__Problem__: The answer must consist of the entries, copied exactly and in full.

(Excerpts from a dataset)

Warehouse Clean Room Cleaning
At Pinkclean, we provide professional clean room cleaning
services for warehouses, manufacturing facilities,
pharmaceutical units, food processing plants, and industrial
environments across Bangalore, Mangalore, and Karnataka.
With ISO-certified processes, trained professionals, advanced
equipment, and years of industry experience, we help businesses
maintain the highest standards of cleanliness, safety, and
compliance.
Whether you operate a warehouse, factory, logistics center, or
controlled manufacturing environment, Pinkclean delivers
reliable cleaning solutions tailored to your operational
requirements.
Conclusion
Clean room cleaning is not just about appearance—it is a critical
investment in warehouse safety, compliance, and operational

__Exercise output__:
Warehouse Clean Room Cleaning
At Pinkclean, we provide professional clean room cleaning
services for warehouses, manufacturing facilities,
pharmaceutical units, food processing plants, and industrial
environments across Bangalore, Mangalore, and Karnataka.
With ISO-certified processes, trained professionals, advanced
equipment, and years of industry experience, we help businesses
maintain the highest standards of cleanliness, safety, and
compliance.
Whether you operate a warehouse, factory, logistics center, or
controlled manufacturing environment, Pinkclean delivers
reliable cleaning solutions tailored to your operational
requirements.
Conclusion
Clean room cleaning is not just about appearance—it is a critical
investment in warehouse safety, compliance, and operational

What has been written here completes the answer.